Created 03-22-2023 02:21 PM
i'm studing AirFlow, Kafka, Spark and Docker.
I'm trying to run this project here https://github.com/KumarRoshandot/AirFlow_Kafka_Spark_Docker/tree/master/Project_Flight_Docker2
But my task is always returning an error:
Error: Cannot load main class from JAR org.apache.spark:spark-sql-kafka-0-10_2.11:2.3.1 with URI org.apache.spark. Please specify a class through --class.
This is my docker compose
And here is my airflow docker.
What am i doig wrong?
Created 03-22-2023 02:49 PM
@gizelly Welcome to the Cloudera Community!
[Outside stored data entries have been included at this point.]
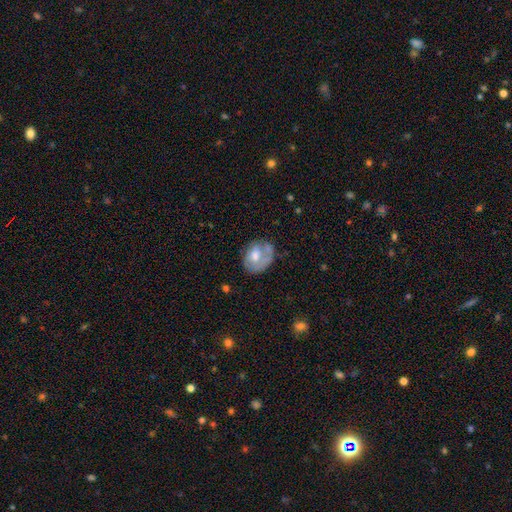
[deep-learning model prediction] This appears to be a featured or disk galaxy (49%). Merging: none (47%).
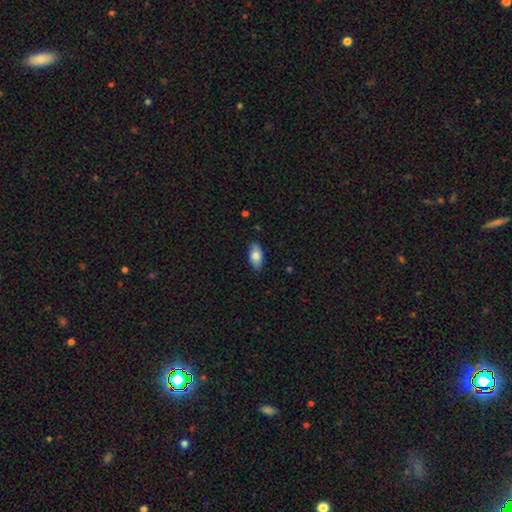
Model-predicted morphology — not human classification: smooth-or-featured: smooth: 80% | featured or disk: 14% | star or artifact: 7%
  how-rounded: in between: 91% | cigar-shaped: 5% | round: 3%
  merging: none: 85% | minor disturbance: 12% | major disturbance: 2% | merger: 1%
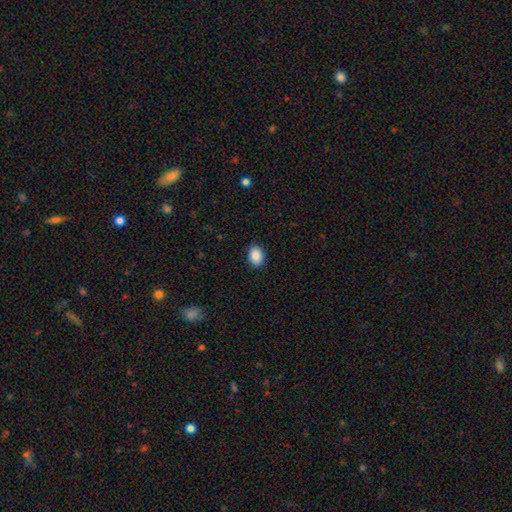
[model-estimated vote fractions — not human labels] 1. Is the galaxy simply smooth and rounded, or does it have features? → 89% smooth, 7% star or artifact, 4% featured or disk.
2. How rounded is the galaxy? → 71% in between, 28% round, 1% cigar-shaped.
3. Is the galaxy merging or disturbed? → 89% none, 8% minor disturbance, 2% major disturbance, 1% merger.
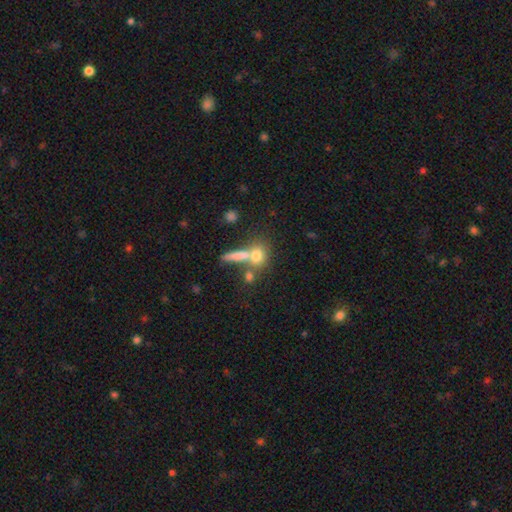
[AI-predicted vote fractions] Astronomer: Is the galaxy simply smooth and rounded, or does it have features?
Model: smooth — 52%.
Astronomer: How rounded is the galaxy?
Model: round — 52% (runner-up: in between, 30%).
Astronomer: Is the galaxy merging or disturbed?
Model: none — 43% (runner-up: merger, 42%).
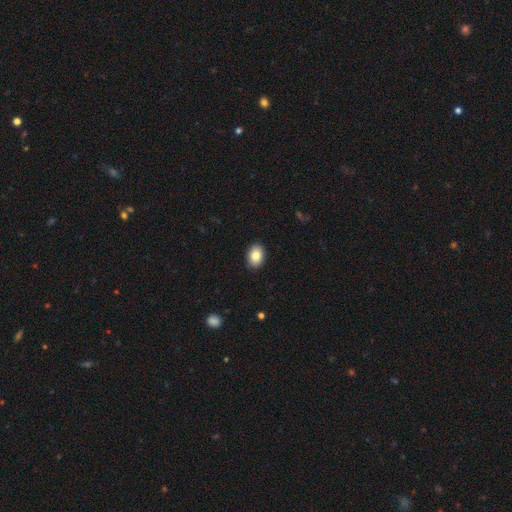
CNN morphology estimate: Smooth or featured? Predicted: smooth (p=0.84). How rounded? Predicted: in between (p=0.80). Merging? Predicted: none (p=0.89).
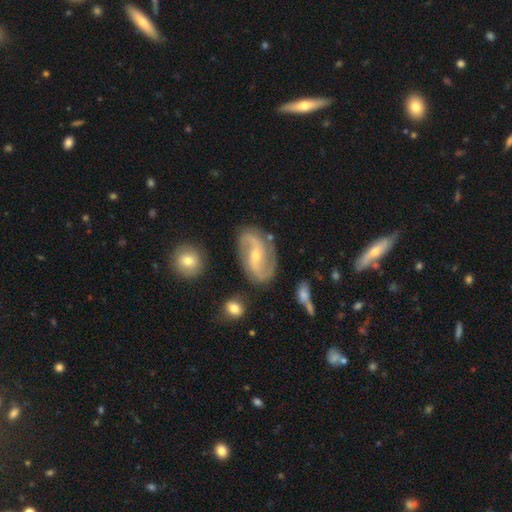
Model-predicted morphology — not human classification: Overall: featured or disk (87%). Edge-on disk: no (97%). Bar: weak (44%; no 34%). Spiral arms: yes (96%). Spiral arm count: 2 (91%). Spiral winding: medium (45%; loose 37%). Bulge size: small (56%; moderate 40%). Merging: none (81%).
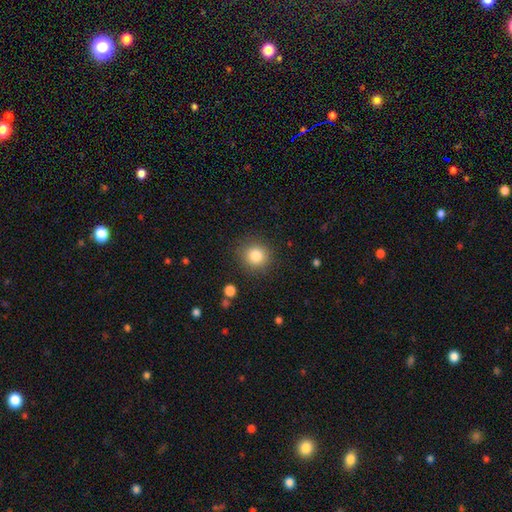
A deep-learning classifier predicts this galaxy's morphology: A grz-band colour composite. It shows a smooth galaxy with no disk features (84%) that is round (90%). Merging: none (87%).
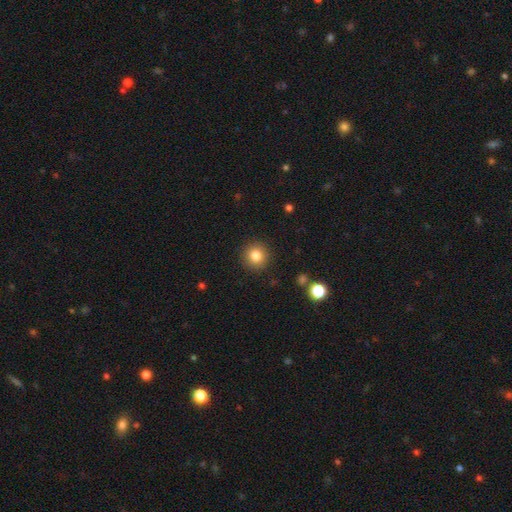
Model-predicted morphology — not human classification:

To help you get the best possible solution, I have tagged our Kafka experts @paras and @rki_ who may be able to assist you further.
Please keep us updated on your post, and we hope you find a satisfactory solution to your query.
Regards,
Diana Torres,Created 03-30-2023 02:31 AM
Hi @gizelly
Based on the above exception, spark-sql-kafka library is not added to the classpath. You need to add that jar to class path or build the fat jar.
For your spark-submit command add the jar using following command:
./bin/spark-submit \
--packages org.apache.spark:spark-sql-kafka-0-10_2.11:2.3.1 ...
Created 04-05-2023 11:48 PM
Hi @gizelly
Have you tried above solution and its worked? If yes, please accept as Solution. It will useful to other members.